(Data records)
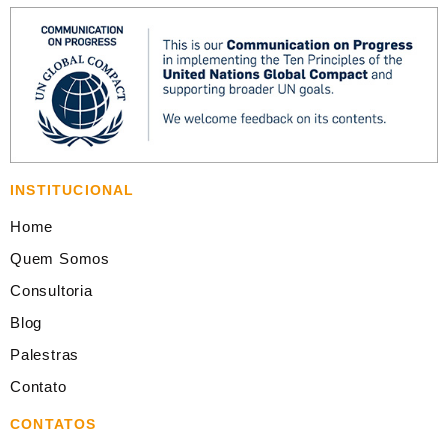
INSTITUCIONAL
Home
Quem Somos
Consultoria
Blog
Palestras
Contato
CONTATOS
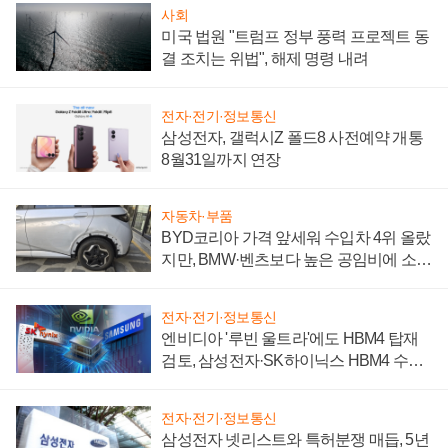
사회
미국 법원 "트럼프 정부 풍력 프로젝트 동
결 조치는 위법", 해제 명령 내려
전자·전기·정보통신
삼성전자, 갤럭시Z 폴드8 사전예약 개통
8월31일까지 연장
자동차·부품
BYD코리아 가격 앞세워 수입차 4위 올랐
지만, BMW·벤츠보다 높은 공임비에 소비
자 불만 폭발
전자·전기·정보통신
엔비디아 '루빈 울트라'에도 HBM4 탑재
검토, 삼성전자·SK하이닉스 HBM4 수율
에 주도권 갈린다
전자·전기·정보통신
삼성전자 넷리스트와 특허분쟁 매듭, 5년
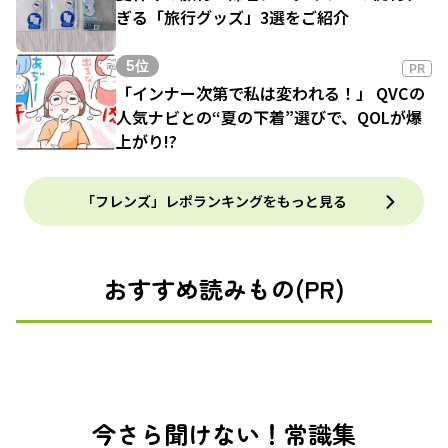
ぎる「旅行グッズ」3選をご紹介
5位
PR
「インナー次第で私は変われる！」 QVCの
人気ナビとの“夏の下着”選びで、QOLが爆
上がり!?
「フレンズ」レポランキングをもっと見る
おすすめ読みもの(PR)
今さら聞けない！常識集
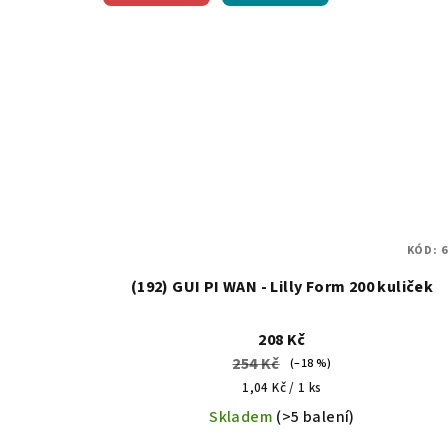
KÓD:
6
(192) GUI PI WAN - Lilly Form 200 kuliček
208 Kč
254 Kč
(–18 %)
Měrná
1,04 Kč / 1 ks
cena:
Skladem
(>5 balení)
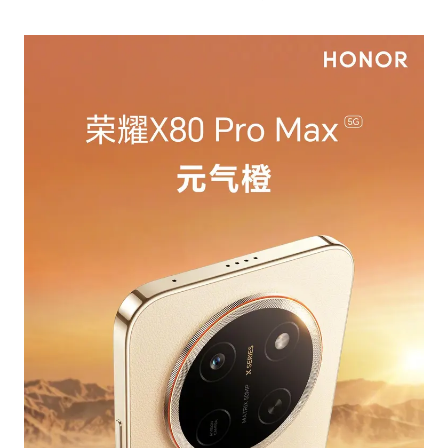
台风灿鸿未来对中国无影响
美媒称美国想用战术核武器对抗中俄
985博士后被曝在妻子孕期出轨后续
“空调24小时开着更省电”不实
如何把百年大党建设得更加坚强有力？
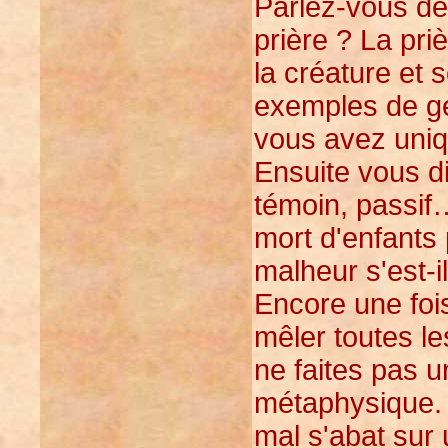
Parlez-vous de
prière ? La pri
la créature et 
exemples de gen
vous avez uniqu
Ensuite vous di
témoin, passif
mort d'enfants 
malheur s'est-il
Encore une fois
mêler toutes le
ne faites pas u
métaphysique. 
mal s'abat sur 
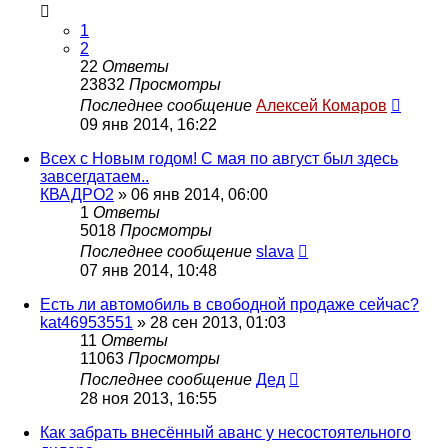
1
2
22
Ответы
23832
Просмотры
Последнее сообщение
Алексей Комаров
09 янв 2014, 16:22
Всех с Новым годом! С мая по август был здесь
завсегдатаем..
КВАДРО2
»
06 янв 2014, 06:00
1
Ответы
5018
Просмотры
Последнее сообщение
slava
07 янв 2014, 10:48
Есть ли автомобиль в свободной продаже сейчас?
kat46953551
»
28 сен 2013, 01:03
11
Ответы
11063
Просмотры
Последнее сообщение
Дед
28 ноя 2013, 16:55
Как забрать внесённый аванс у несостоятельного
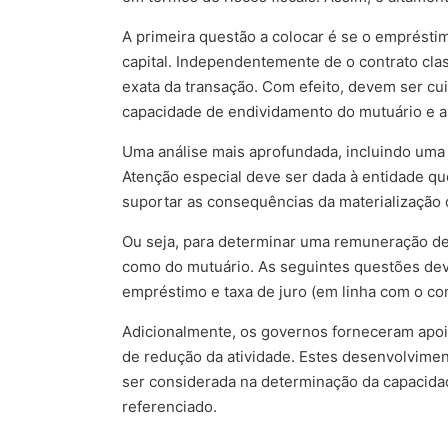
A primeira questão a colocar é se o empréstim
capital. Independentemente de o contrato cla
exata da transação. Com efeito, devem ser c
capacidade de endividamento do mutuário e 
Uma análise mais aprofundada, incluindo uma a
Atenção especial deve ser dada à entidade que
suportar as consequências da materializaçã
Ou seja, para determinar uma remuneração de 
como do mutuário. As seguintes questões dev
empréstimo e taxa de juro (em linha com o co
Adicionalmente, os governos forneceram apoio
de redução da atividade. Estes desenvolvime
ser considerada na determinação da capacidad
referenciado.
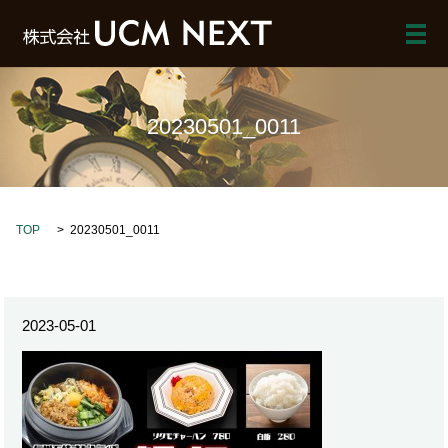
メ
20230501_0011
TOP
20230501_0011
2023-05-01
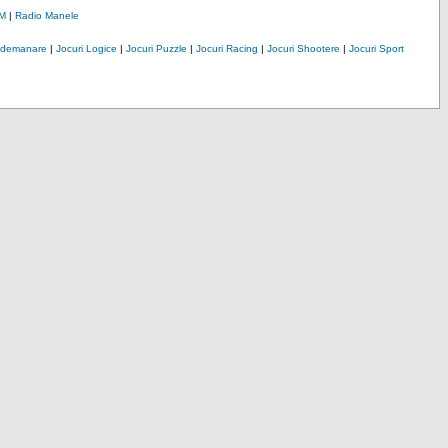
M
|
Radio Manele
Indemanare
|
Jocuri Logice
|
Jocuri Puzzle
|
Jocuri Racing
|
Jocuri Shootere
|
Jocuri Sport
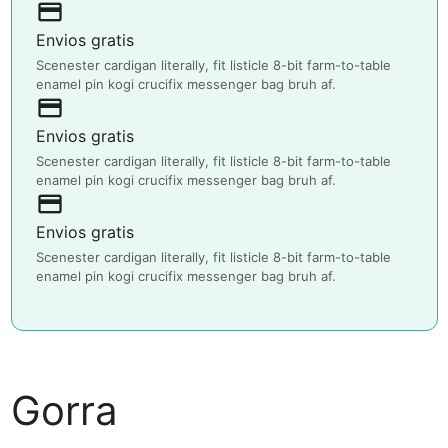
payment
Envios gratis
Scenester cardigan literally, fit listicle 8-bit farm-to-table
enamel pin kogi crucifix messenger bag bruh af.
payment
Envios gratis
Scenester cardigan literally, fit listicle 8-bit farm-to-table
enamel pin kogi crucifix messenger bag bruh af.
payment
Envios gratis
Scenester cardigan literally, fit listicle 8-bit farm-to-table
enamel pin kogi crucifix messenger bag bruh af.
Gorra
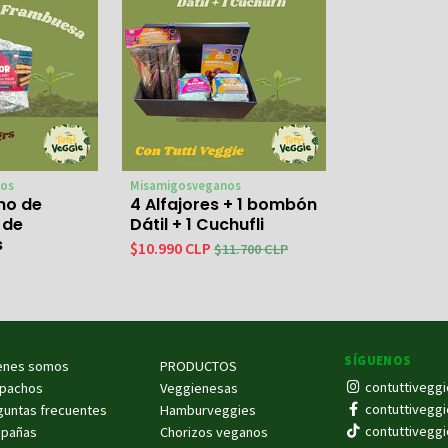
os
Misamigosveganos
eno de
4 Alfajores + 1 bombón
 de
Dátil + 1 Cuchufli
s
$10.990 CLP
$11.700 CLP
SÍGUENOS
enes somos
PRODUCTOS
contuttiveggi
pachos
Veggienesas
contuttiveggi
guntas frecuentes
Hamburveggies
contuttiveggi
pañas
Chorizos veganos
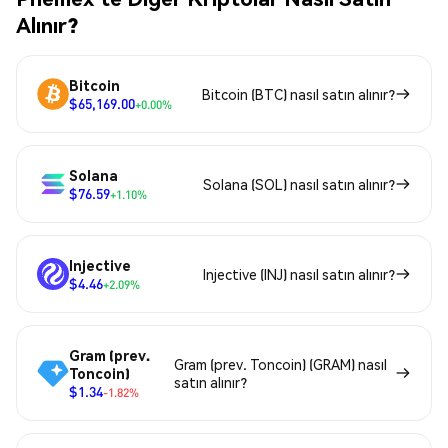
Alınır?
Bitcoin
Bitcoin (BTC) nasıl satın alınır?
$65,169.00
+0.00%
Solana
Solana (SOL) nasıl satın alınır?
$76.59
+1.10%
Injective
Injective (INJ) nasıl satın alınır?
$4.46
+2.09%
Gram (prev.
Gram (prev. Toncoin) (GRAM) nasıl
Toncoin)
satın alınır?
$1.34
-1.82%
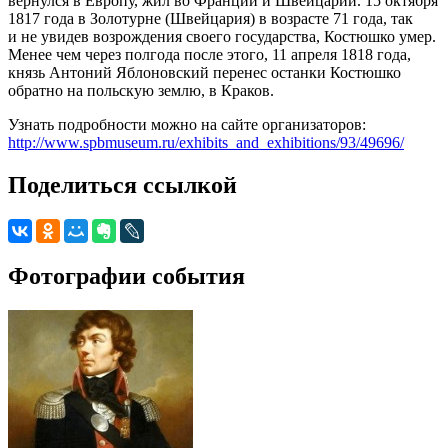
вернулся в Европу, жил во Франции и Швейцарии. 15 октября
1817 года в Золотурне (Швейцария) в возрасте 71 года, так
и не увидев возрождения своего государства, Костюшко умер.
Менее чем через полгода после этого, 11 апреля 1818 года,
князь Антоний Яблоновский перенес останки Костюшко
обратно на польскую землю, в Краков.
Узнать подробности можно на сайте организаторов:
http://www.spbmuseum.ru/exhibits_and_exhibitions/93/49696/
Поделиться ссылкой
Фотографии события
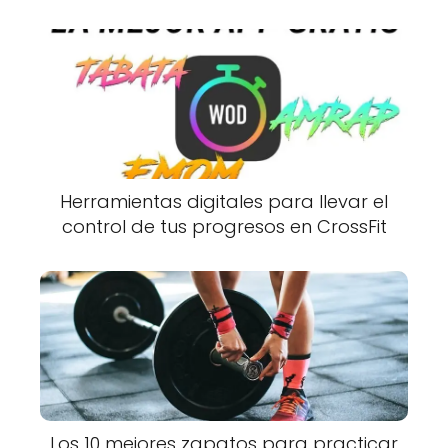
Herramientas digitales para llevar el
control de tus progresos en CrossFit
Los 10 mejores zapatos para practicar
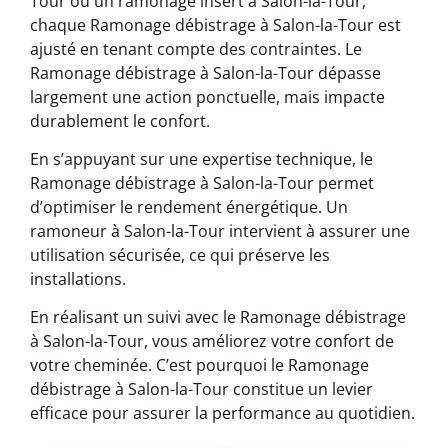
Tour ou un ramonage insert à Salon-la-Tour,
chaque Ramonage débistrage à Salon-la-Tour est
ajusté en tenant compte des contraintes. Le
Ramonage débistrage à Salon-la-Tour dépasse
largement une action ponctuelle, mais impacte
durablement le confort.
En s’appuyant sur une expertise technique, le
Ramonage débistrage à Salon-la-Tour permet
d’optimiser le rendement énergétique. Un
ramoneur à Salon-la-Tour intervient à assurer une
utilisation sécurisée, ce qui préserve les
installations.
En réalisant un suivi avec le Ramonage débistrage
à Salon-la-Tour, vous améliorez votre confort de
votre cheminée. C’est pourquoi le Ramonage
débistrage à Salon-la-Tour constitue un levier
efficace pour assurer la performance au quotidien.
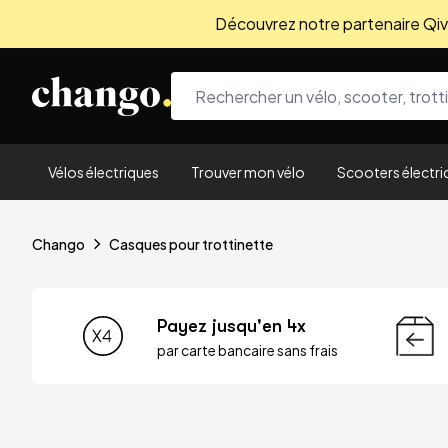
Découvrez notre partenaire Qivio
Skip to content
Vélos électriques
Trouver mon vélo
Scooters électri
Chango
Casques pour trottinette
Payez jusqu'en 4x
par carte bancaire sans frais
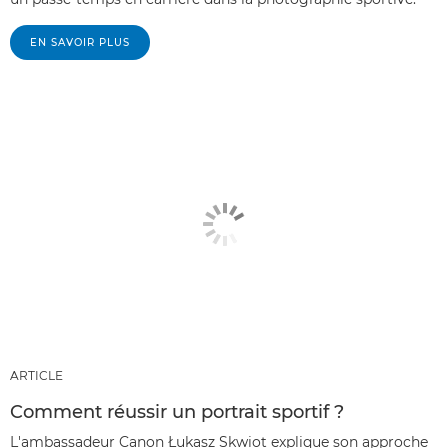
EN SAVOIR PLUS
ARTICLE
Comment réussir un portrait sportif ?
L'ambassadeur Canon Łukasz Skwiot explique son approche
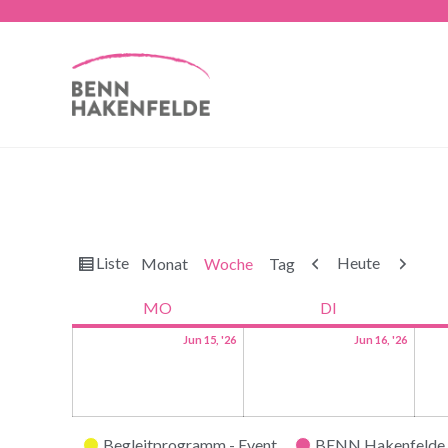
Ansicht
Zurück
Weiter
Liste
Heute
Monat
Woche
Tag
als
MO
DI
Jun 15, '26
Jun 16, '26
Kategorien
Begleitprogramm - Event
BENN Hakenfelde 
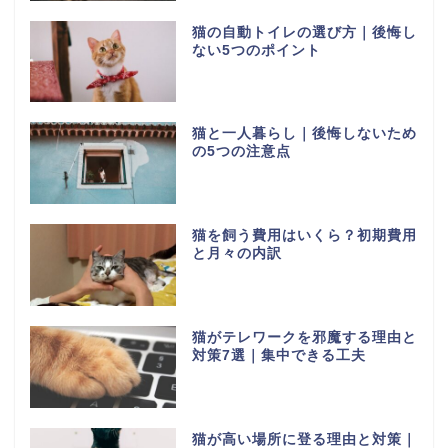
猫の自動トイレの選び方｜後悔し
ない5つのポイント
猫と一人暮らし｜後悔しないため
の5つの注意点
猫を飼う費用はいくら？初期費用
と月々の内訳
猫がテレワークを邪魔する理由と
対策7選｜集中できる工夫
猫が高い場所に登る理由と対策｜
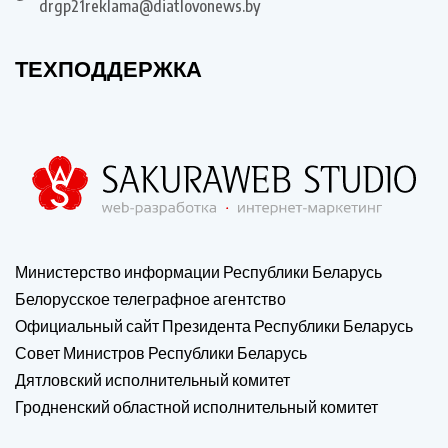
drgp21reklama@diatlovonews.by
ТЕХПОДДЕРЖКА
Министерство информации Республики Беларусь
Белорусское телеграфное агентство
Официальный сайт Президента Республики Беларусь
Совет Министров Республики Беларусь
Дятловский исполнительный комитет
Гродненский областной исполнительный комитет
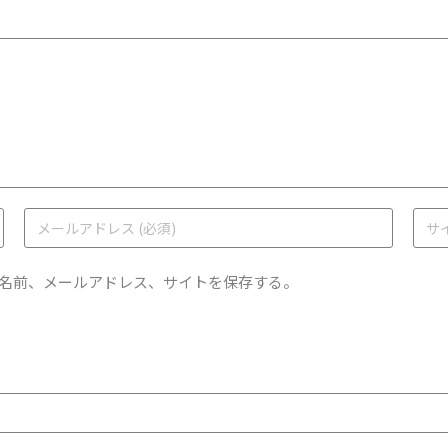
名前、メールアドレス、サイトを保存する。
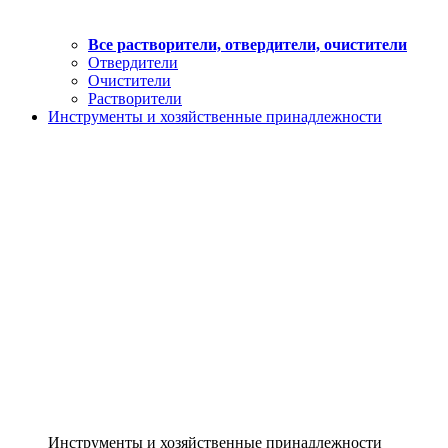
Все растворители, отвердители, очистители
Отвердители
Очистители
Растворители
Инструменты и хозяйственные принадлежности
Инструменты и хозяйственные принадлежности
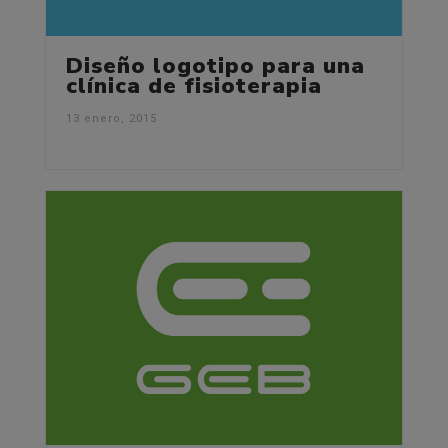
Diseño logotipo para una
clínica de fisioterapia
13 enero, 2015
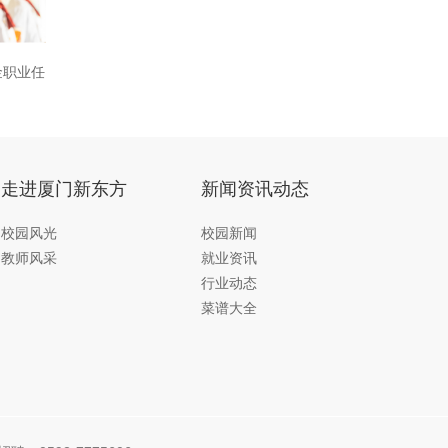
金职业任
走进厦门新东方
新闻资讯动态
校园风光
校园新闻
教师风采
就业资讯
行业动态
菜谱大全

_Assignment_.
Copy out the text of every entry above, character for character and line for line. Leave out the picture markers.

_Response to this exercise_.
INSTITUCIONAL
Home
Quem Somos
Consultoria
Blog
Palestras
Contato
CONTATOS
사회
미국 법원 "트럼프 정부 풍력 프로젝트 동
결 조치는 위법", 해제 명령 내려
전자·전기·정보통신
삼성전자, 갤럭시Z 폴드8 사전예약 개통
8월31일까지 연장
자동차·부품
BYD코리아 가격 앞세워 수입차 4위 올랐
지만, BMW·벤츠보다 높은 공임비에 소비
자 불만 폭발
전자·전기·정보통신
엔비디아 '루빈 울트라'에도 HBM4 탑재
검토, 삼성전자·SK하이닉스 HBM4 수율
에 주도권 갈린다
전자·전기·정보통신
삼성전자 넷리스트와 특허분쟁 매듭, 5년
ぎる「旅行グッズ」3選をご紹介
5位
PR
「インナー次第で私は変われる！」 QVCの
人気ナビとの“夏の下着”選びで、QOLが爆
上がり!?
「フレンズ」レポランキングをもっと見る
おすすめ読みもの(PR)
今さら聞けない！常識集
KÓD:
6
(192) GUI PI WAN - Lilly Form 200 kuliček
208 Kč
254 Kč
(–18 %)
Měrná
1,04 Kč / 1 ks
cena:
Skladem
(>5 balení)
台风灿鸿未来对中国无影响
美媒称美国想用战术核武器对抗中俄
985博士后被曝在妻子孕期出轨后续
“空调24小时开着更省电”不实
如何把百年大党建设得更加坚强有力？
Parlez-vous de
prière ? La pri
la créature et 
exemples de gen
vous avez uniqu
Ensuite vous di
témoin, passif
mort d'enfants 
malheur s'est-il
Encore une fois
mêler toutes le
ne faites pas u
métaphysique. 
mal s'abat sur 
1
2
22
Ответы
23832
Просмотры
Последнее сообщение
Алексей Комаров
09 янв 2014, 16:22
Всех с Новым годом! С мая по август был здесь
завсегдатаем..
КВАДРО2
»
06 янв 2014, 06:00
1
Ответы
5018
Просмотры
Последнее сообщение
slava
07 янв 2014, 10:48
Есть ли автомобиль в свободной продаже сейчас?
kat46953551
»
28 сен 2013, 01:03
11
Ответы
11063
Просмотры
Последнее сообщение
Дед
28 ноя 2013, 16:55
Как забрать внесённый аванс у несостоятельного
A primeira questão a colocar é se o empréstim
capital. Independentemente de o contrato cla
exata da transação. Com efeito, devem ser c
capacidade de endividamento do mutuário e 
Uma análise mais aprofundada, incluindo uma a
Atenção especial deve ser dada à entidade que
suportar as consequências da materializaçã
Ou seja, para determinar uma remuneração de 
como do mutuário. As seguintes questões dev
empréstimo e taxa de juro (em linha com o co
Adicionalmente, os governos forneceram apoio
de redução da atividade. Estes desenvolvime
ser considerada na determinação da capacidad
referenciado.
メ
20230501_0011
TOP
20230501_0011
2023-05-01
M
|
Radio Manele
Indemanare
|
Jocuri Logice
|
Jocuri Puzzle
|
Jocuri Racing
|
Jocuri Shootere
|
Jocuri Sport
payment
Envios gratis
Scenester cardigan literally, fit listicle 8-bit farm-to-table
enamel pin kogi crucifix messenger bag bruh af.
payment
Envios gratis
Scenester cardigan literally, fit listicle 8-bit farm-to-table
enamel pin kogi crucifix messenger bag bruh af.
payment
Envios gratis
Scenester cardigan literally, fit listicle 8-bit farm-to-table
enamel pin kogi crucifix messenger bag bruh af.
Gorra
os
Misamigosveganos
eno de
4 Alfajores + 1 bombón
 de
Dátil + 1 Cuchufli
s
$10.990 CLP
$11.700 CLP
SÍGUENOS
enes somos
PRODUCTOS
contuttiveggi
pachos
Veggienesas
contuttiveggi
guntas frecuentes
Hamburveggies
contuttiveggi
pañas
Chorizos veganos
Alınır?
Bitcoin
Bitcoin (BTC) nasıl satın alınır?
$65,169.00
+0.00%
Solana
Solana (SOL) nasıl satın alınır?
$76.59
+1.10%
Injective
Injective (INJ) nasıl satın alınır?
$4.46
+2.09%
Gram (prev.
Gram (prev. Toncoin) (GRAM) nasıl
Toncoin)
satın alınır?
$1.34
-1.82%
вернулся в Европу, жил во Франции и Швейцарии. 15 октября
1817 года в Золотурне (Швейцария) в возрасте 71 года, так
и не увидев возрождения своего государства, Костюшко умер.
Менее чем через полгода после этого, 11 апреля 1818 года,
князь Антоний Яблоновский перенес останки Костюшко
обратно на польскую землю, в Краков.
Узнать подробности можно на сайте организаторов:
http://www.spbmuseum.ru/exhibits_and_exhibitions/93/49696/
Поделиться ссылкой
Фотографии события
Herramientas digitales para llevar el
control de tus progresos en CrossFit
Los 10 mejores zapatos para practicar
Tour ou un ramonage insert à Salon-la-Tour,
chaque Ramonage débistrage à Salon-la-Tour est
ajusté en tenant compte des contraintes. Le
Ramonage débistrage à Salon-la-Tour dépasse
largement une action ponctuelle, mais impacte
durablement le confort.
En s’appuyant sur une expertise technique, le
Ramonage débistrage à Salon-la-Tour permet
d’optimiser le rendement énergétique. Un
ramoneur à Salon-la-Tour intervient à assurer une
utilisation sécurisée, ce qui préserve les
installations.
En réalisant un suivi avec le Ramonage débistrage
à Salon-la-Tour, vous améliorez votre confort de
votre cheminée. C’est pourquoi le Ramonage
débistrage à Salon-la-Tour constitue un levier
efficace pour assurer la performance au quotidien.
Découvrez notre partenaire Qivio
Skip to content
Vélos électriques
Trouver mon vélo
Scooters électri
Chango
Casques pour trottinette
Payez jusqu'en 4x
par carte bancaire sans frais
EN SAVOIR PLUS
ARTICLE
Comment réussir un portrait sportif ?
L'ambassadeur Canon Łukasz Skwiot explique son approche
Ansicht
Zurück
Weiter
Liste
Heute
Monat
Woche
Tag
als
MO
DI
Jun 15, '26
Jun 16, '26
Kategorien
Begleitprogramm - Event
BENN Hakenfelde 
猫の自動トイレの選び方｜後悔し
ない5つのポイント
猫と一人暮らし｜後悔しないため
の5つの注意点
猫を飼う費用はいくら？初期費用
と月々の内訳
猫がテレワークを邪魔する理由と
対策7選｜集中できる工夫
猫が高い場所に登る理由と対策｜
drgp21reklama@diatlovonews.by
ТЕХПОДДЕРЖКА
Министерство информации Республики Беларусь
Белорусское телеграфное агентство
Официальный сайт Президента Республики Беларусь
Совет Министров Республики Беларусь
Дятловский исполнительный комитет
Гродненский областной исполнительный комитет
名前、メールアドレス、サイトを保存する。
Все растворители, отвердители, очистители
Отвердители
Очистители
Растворители
Инструменты и хозяйственные принадлежности
Инструменты и хозяйственные принадлежности
Diseño logotipo para una
clínica de fisioterapia
13 enero, 2015
金职业任
走进厦门新东方
新闻资讯动态
校园风光
校园新闻
教师风采
就业资讯
行业动态
菜谱大全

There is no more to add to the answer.